John Strode Barbour was a Virginia lawyer, businessman, and politician.
Background
Barbour was born on August 10, 1866, at Beauregard in Brandy Station, Culpeper County, Virginia. On the side of his father, also John Strode Barbour, he belonged to a distinguished family of Scottish descent which had long been prominent in Virginia politics; his mother was Eliza Byrne of Petersburg.
Education
He received his education in private schools of the community, and at the University of Virginia, where he was granted the B. L. degree in 1842.
Career
After four years of practise in his native county, he entered politics as the Democratic candidate for the position of delegate to the legislature from Culpeper, and won against strong Whig opposition. His name appears on the rolls of the House of Delegates for the sessions 1847-48, 1848-49, 1849-50, 1850-51. When the Orange & Alexandria Railroad Company was organized in 1849, the State appointed Barbour to represent its interests on the board of directors. Three years later, the directors elected him president of the company, a position which he held for thirty-three years. Under his management the road of sixty miles was extended across the state through Danville, and was enlarged by the addition of several subsidiary lines. There was not a single strike during these years, not even in the lean and troublous decade of the seventies--a fine testimony to his ability and to his justice toward his employees.

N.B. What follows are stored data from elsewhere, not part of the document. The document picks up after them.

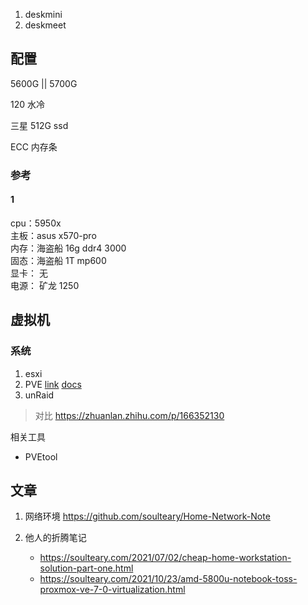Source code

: 1. deskmini
2. deskmeet



## 配置

5600G || 5700G

120 水冷

三星 512G ssd

ECC 内存条

### 参考

#### 1

cpu：5950x  
主板：asus x570-pro  
内存：海盗船 16g ddr4 3000  
固态：海盗船 1T mp600  
显卡： 无  
电源： 矿龙 1250



## 虚拟机

### 系统

1. esxi
2. PVE  [link](https://www.proxmox.com/en/)  [docs](https://pve.proxmox.com/wiki/Main_Page)
3. unRaid

> 对比
> https://zhuanlan.zhihu.com/p/166352130

相关工具
- PVEtool

## 文章

1. 网络环境
	https://github.com/soulteary/Home-Network-Note

2. 他人的折腾笔记
	- https://soulteary.com/2021/07/02/cheap-home-workstation-solution-part-one.html
	- https://soulteary.com/2021/10/23/amd-5800u-notebook-toss-proxmox-ve-7-0-virtualization.html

In consequence of a deadlock in a district convention of his party, he was nominated for Congress, without his knowledge, and was subsequently elected. He remained in Congress from March 4, 1881, to Mar. 3, 1887. He refused renomination in 1886. It was during this period that he made his greatest contribution to the commonwealth. He revived the Democratic party which had ceased to exist as an organization in his state, and conducted the campaign which rescued the state from William Mahone's control. A convention in Lynchburg on July 25, 1883, appointed Barbour chairman of the state executive committee of the reorganized party, a position held by him until 1889. His success in defeating Mahone was due to his gift for organization and to the universal confidence and esteem reposed in him.
He was a member of the National Democratic Committee from 1884 to 1892. Upon defeating H. H. Riddleberger, Readjuster (Republican), he took his seat in the United States Senate March 4, 1889.
Barbour died after a long illness at Doctors Hospital in Washington, D. C. on May 6, 1952.
Achievements
He is remembered as a man who contributed greatly to the commonwealth and revived the Democratic party. Few men in Virginia since the Civil War have enjoyed greater popular confidence and esteem than Senator Barbour, or have been more beloved by their intimate friends and relatives.
Personality
He was a man of fine presence, six feet tall, with sharply cut features, snow-white hair, and dark brown eyes.
Connections
Barbour was married in 1865 to Susan Daingerfield of Alexandria, who died in 1886. They left no descendants.